* **WORK REQUIRED**
Convert the lines of the records below into a JSON list of strings, one string per line, with blank lines dropped. Leave the pictures out of the list.

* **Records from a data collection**
=== Section Start ===

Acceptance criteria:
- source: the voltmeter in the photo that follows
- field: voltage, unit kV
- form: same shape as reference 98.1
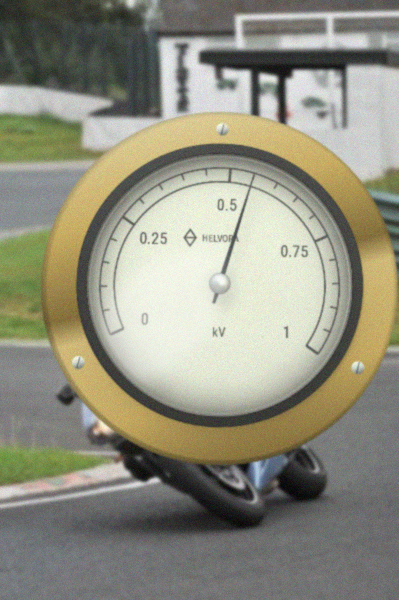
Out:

=== Section End ===

* **SOLUTION FOR THIS TASK**
[
  "Acceptance criteria:",
  "- source: the voltmeter in the photo that follows",
  "- field: voltage, unit kV",
  "- form: same shape as reference 98.1",
  "Out:"
]